| Data items |
* Begin *

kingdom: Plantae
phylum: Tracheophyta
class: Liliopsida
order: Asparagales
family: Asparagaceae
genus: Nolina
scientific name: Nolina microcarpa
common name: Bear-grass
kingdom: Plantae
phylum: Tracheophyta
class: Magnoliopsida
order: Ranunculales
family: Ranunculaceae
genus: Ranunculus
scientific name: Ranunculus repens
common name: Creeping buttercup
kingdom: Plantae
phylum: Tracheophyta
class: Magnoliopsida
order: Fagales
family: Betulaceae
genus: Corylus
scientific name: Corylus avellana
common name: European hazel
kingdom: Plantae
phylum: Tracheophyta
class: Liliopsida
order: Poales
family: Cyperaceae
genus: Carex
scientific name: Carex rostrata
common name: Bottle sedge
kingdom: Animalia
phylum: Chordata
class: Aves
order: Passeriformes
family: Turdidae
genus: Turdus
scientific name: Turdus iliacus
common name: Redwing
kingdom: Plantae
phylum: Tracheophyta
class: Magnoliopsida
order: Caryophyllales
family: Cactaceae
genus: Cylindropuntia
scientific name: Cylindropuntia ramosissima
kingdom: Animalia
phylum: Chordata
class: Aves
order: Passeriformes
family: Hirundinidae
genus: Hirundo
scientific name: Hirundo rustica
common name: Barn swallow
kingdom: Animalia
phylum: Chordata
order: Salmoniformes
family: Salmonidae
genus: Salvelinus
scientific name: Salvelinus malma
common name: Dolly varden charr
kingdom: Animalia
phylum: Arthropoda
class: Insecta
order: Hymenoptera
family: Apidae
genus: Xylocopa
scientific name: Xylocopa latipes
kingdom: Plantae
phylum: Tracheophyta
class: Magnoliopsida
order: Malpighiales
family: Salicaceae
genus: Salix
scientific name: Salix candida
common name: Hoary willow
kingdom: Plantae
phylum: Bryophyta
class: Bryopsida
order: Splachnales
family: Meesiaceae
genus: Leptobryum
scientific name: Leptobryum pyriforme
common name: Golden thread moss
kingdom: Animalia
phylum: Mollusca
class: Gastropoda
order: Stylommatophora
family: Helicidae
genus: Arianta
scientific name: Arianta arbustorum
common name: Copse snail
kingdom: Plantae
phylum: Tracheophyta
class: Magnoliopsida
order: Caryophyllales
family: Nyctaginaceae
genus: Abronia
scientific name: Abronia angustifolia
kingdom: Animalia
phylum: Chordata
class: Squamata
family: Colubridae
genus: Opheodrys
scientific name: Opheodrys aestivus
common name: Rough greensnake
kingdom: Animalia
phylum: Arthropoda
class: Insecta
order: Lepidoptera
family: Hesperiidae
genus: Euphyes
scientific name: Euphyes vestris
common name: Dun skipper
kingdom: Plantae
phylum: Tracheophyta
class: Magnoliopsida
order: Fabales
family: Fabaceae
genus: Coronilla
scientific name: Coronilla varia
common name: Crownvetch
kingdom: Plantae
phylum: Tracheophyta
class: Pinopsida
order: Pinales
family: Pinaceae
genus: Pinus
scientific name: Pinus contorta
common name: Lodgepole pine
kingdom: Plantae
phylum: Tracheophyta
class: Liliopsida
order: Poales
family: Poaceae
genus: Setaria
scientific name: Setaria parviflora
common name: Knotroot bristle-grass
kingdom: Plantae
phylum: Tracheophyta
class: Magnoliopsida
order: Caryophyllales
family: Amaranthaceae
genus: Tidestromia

* End *

| Task brief |
Reproduce all of the lines above word for word.

| Response below |
kingdom: Plantae
phylum: Tracheophyta
class: Liliopsida
order: Asparagales
family: Asparagaceae
genus: Nolina
scientific name: Nolina microcarpa
common name: Bear-grass
kingdom: Plantae
phylum: Tracheophyta
class: Magnoliopsida
order: Ranunculales
family: Ranunculaceae
genus: Ranunculus
scientific name: Ranunculus repens
common name: Creeping buttercup
kingdom: Plantae
phylum: Tracheophyta
class: Magnoliopsida
order: Fagales
family: Betulaceae
genus: Corylus
scientific name: Corylus avellana
common name: European hazel
kingdom: Plantae
phylum: Tracheophyta
class: Liliopsida
order: Poales
family: Cyperaceae
genus: Carex
scientific name: Carex rostrata
common name: Bottle sedge
kingdom: Animalia
phylum: Chordata
class: Aves
order: Passeriformes
family: Turdidae
genus: Turdus
scientific name: Turdus iliacus
common name: Redwing
kingdom: Plantae
phylum: Tracheophyta
class: Magnoliopsida
order: Caryophyllales
family: Cactaceae
genus: Cylindropuntia
scientific name: Cylindropuntia ramosissima
kingdom: Animalia
phylum: Chordata
class: Aves
order: Passeriformes
family: Hirundinidae
genus: Hirundo
scientific name: Hirundo rustica
common name: Barn swallow
kingdom: Animalia
phylum: Chordata
order: Salmoniformes
family: Salmonidae
genus: Salvelinus
scientific name: Salvelinus malma
common name: Dolly varden charr
kingdom: Animalia
phylum: Arthropoda
class: Insecta
order: Hymenoptera
family: Apidae
genus: Xylocopa
scientific name: Xylocopa latipes
kingdom: Plantae
phylum: Tracheophyta
class: Magnoliopsida
order: Malpighiales
family: Salicaceae
genus: Salix
scientific name: Salix candida
common name: Hoary willow
kingdom: Plantae
phylum: Bryophyta
class: Bryopsida
order: Splachnales
family: Meesiaceae
genus: Leptobryum
scientific name: Leptobryum pyriforme
common name: Golden thread moss
kingdom: Animalia
phylum: Mollusca
class: Gastropoda
order: Stylommatophora
family: Helicidae
genus: Arianta
scientific name: Arianta arbustorum
common name: Copse snail
kingdom: Plantae
phylum: Tracheophyta
class: Magnoliopsida
order: Caryophyllales
family: Nyctaginaceae
genus: Abronia
scientific name: Abronia angustifolia
kingdom: Animalia
phylum: Chordata
class: Squamata
family: Colubridae
genus: Opheodrys
scientific name: Opheodrys aestivus
common name: Rough greensnake
kingdom: Animalia
phylum: Arthropoda
class: Insecta
order: Lepidoptera
family: Hesperiidae
genus: Euphyes
scientific name: Euphyes vestris
common name: Dun skipper
kingdom: Plantae
phylum: Tracheophyta
class: Magnoliopsida
order: Fabales
family: Fabaceae
genus: Coronilla
scientific name: Coronilla varia
common name: Crownvetch
kingdom: Plantae
phylum: Tracheophyta
class: Pinopsida
order: Pinales
family: Pinaceae
genus: Pinus
scientific name: Pinus contorta
common name: Lodgepole pine
kingdom: Plantae
phylum: Tracheophyta
class: Liliopsida
order: Poales
family: Poaceae
genus: Setaria
scientific name: Setaria parviflora
common name: Knotroot bristle-grass
kingdom: Plantae
phylum: Tracheophyta
class: Magnoliopsida
order: Caryophyllales
family: Amaranthaceae
genus: Tidestromia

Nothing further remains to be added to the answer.